The team then extracted and amplified the DNA from the samples to analyse the differences between the type and amount of species. They created networks that showed how the microbial communities formed in megacities compared to non-mega, smaller cities.
They found that skin microbiomes in megacities were more fragile as they had a lower network density. Meanwhile, the microbiome networks in smaller cities were more complex.
Previous studies have shown that as the severity of atopic dermatitis increased, the diversity of the skin microbiome decreased.
They also wanted to determine whether the microbial communities developed through a niche-based process rather than a neutral, random process. A niche-based process “assumes that different species occupy different niches dictated by local environmental filtering or interspecific competition,” as the authors explain in the paper. They found that environmental filtering was one of the biggest drivers, regardless of the size of the city.
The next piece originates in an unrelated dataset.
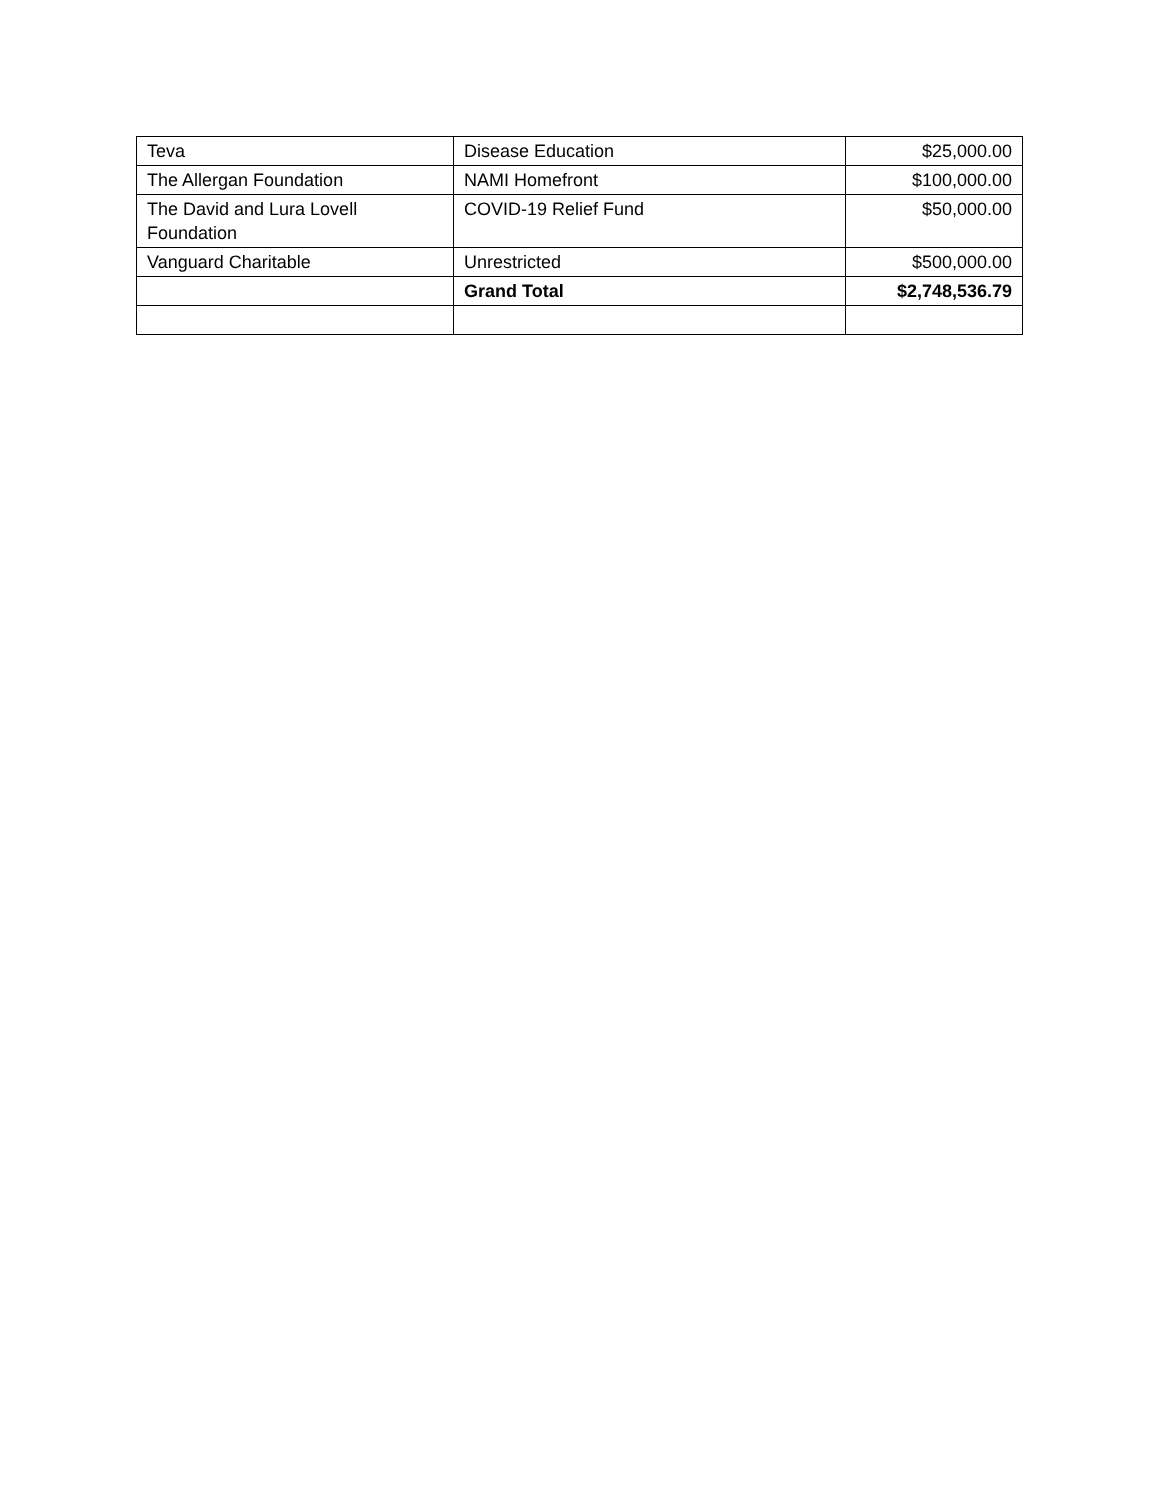| Teva | Disease Education | $25,000.00 |
| The Allergan Foundation | NAMI Homefront | $100,000.00 |
| The David and Lura Lovell Foundation | COVID-19 Relief Fund | $50,000.00 |
| Vanguard Charitable | Unrestricted | $500,000.00 |
| | Grand Total | $2,748,536.79 |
The microbiomes in megacities fit the niche-based process more than smaller cities.
Microbiome knowledge is booming
When it comes to our microbiomes, science is investigating with ever more seriousness, particularly when it comes to our guts. We’re learning more and more about how it affects our overall health, and figuring out ways to optimise it not only for nutrition but medicine as well.
Studies like this, however, show that when it comes to our skin microbiome we are playing catch-up. Our skin is our largest organ and serves an invaluable protective function.
The researchers suggest that understanding the skin microbiome in this way could lead to better perspectives on treating skin conditions like infectious diseases and chronic inflammatory disorders. There is potential to develop medicines designed to manipulate the microbiome known as pharmabiotics.
This research was published in Science Advances.